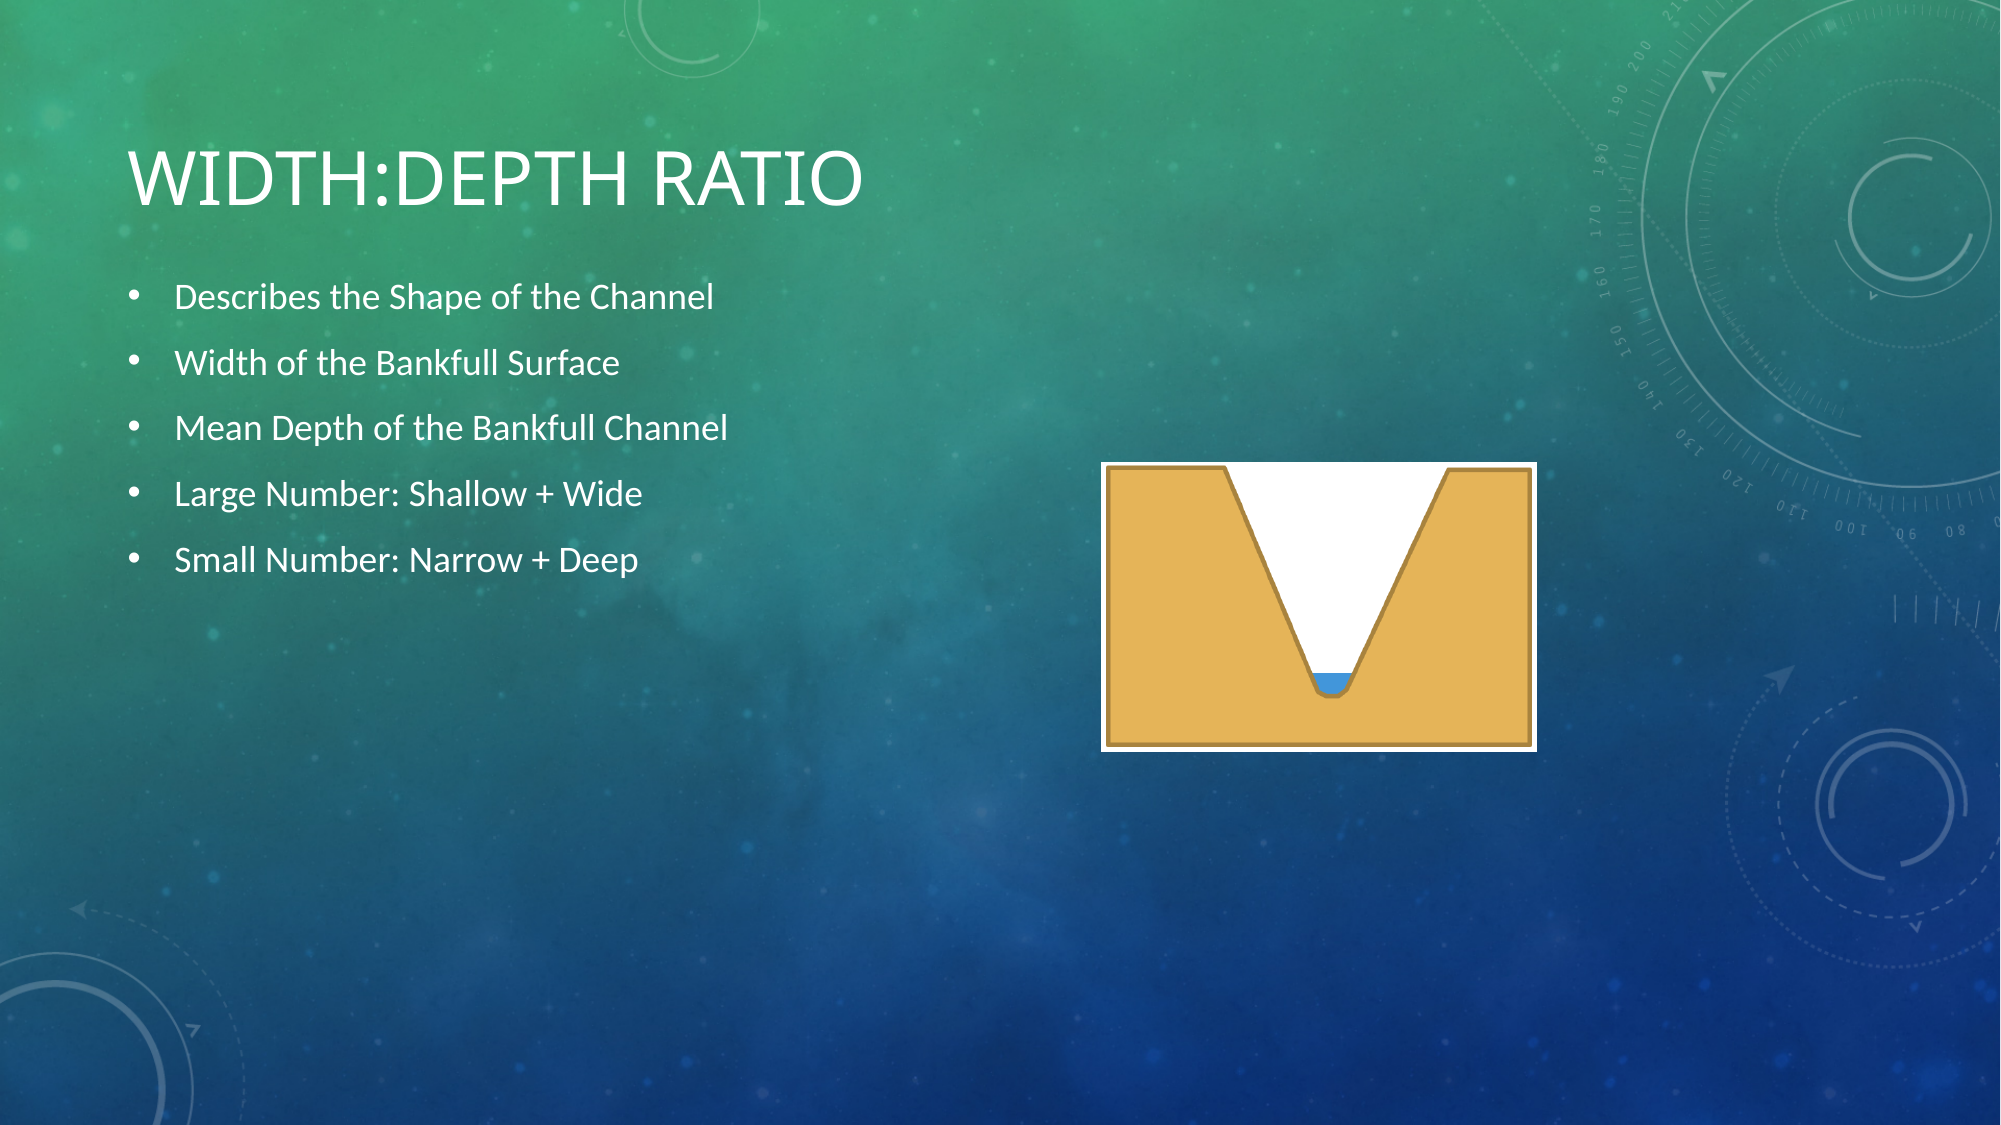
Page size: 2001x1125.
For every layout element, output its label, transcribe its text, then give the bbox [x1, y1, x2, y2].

picture [0, 0, 2001, 1125]
list Describes the Shape of the Channel Width of the Bankfull Surface Mean Depth of the Bankfull Channel Large Number: Shallow + Wide Small Number: Narrow + Deep [112, 264, 932, 950]
title Width:Depth Ratio [112, 99, 1775, 251]
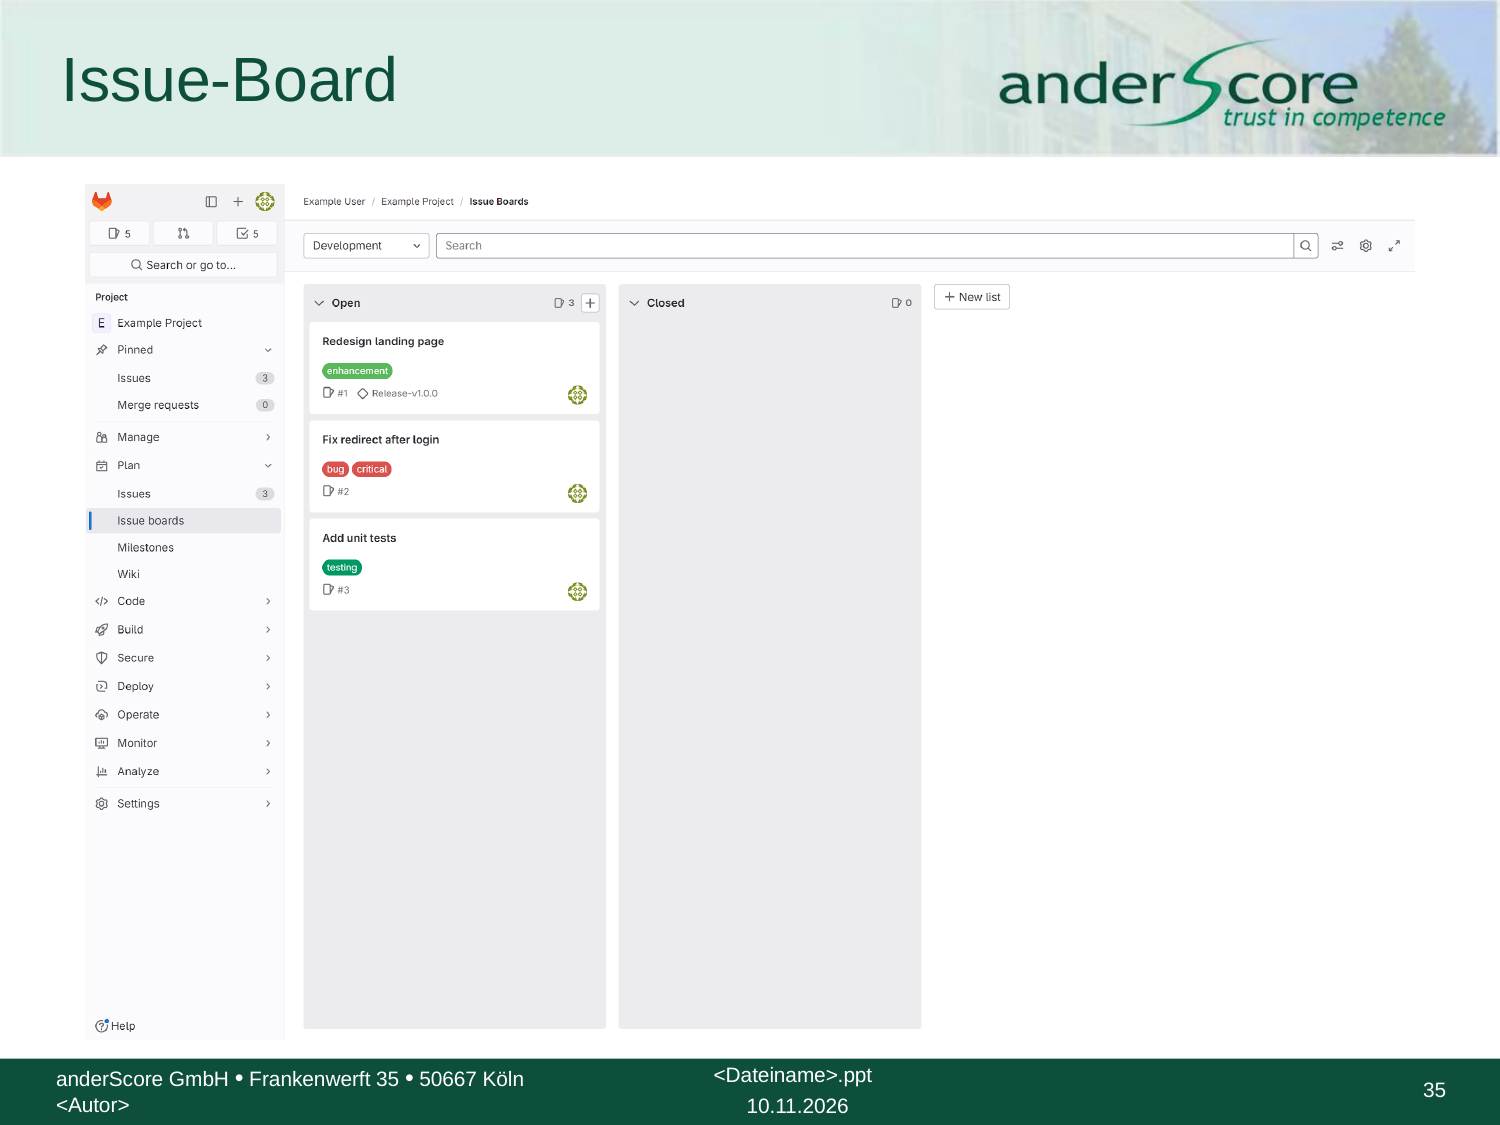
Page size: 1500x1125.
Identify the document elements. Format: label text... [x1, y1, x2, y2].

picture [85, 184, 1415, 1040]
picture [0, 0, 1500, 157]
title Issue-Board [46, 23, 975, 140]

What to work on
Within the records, tally every line that contains the word "size". Only the resulting number should be given.

Answer
2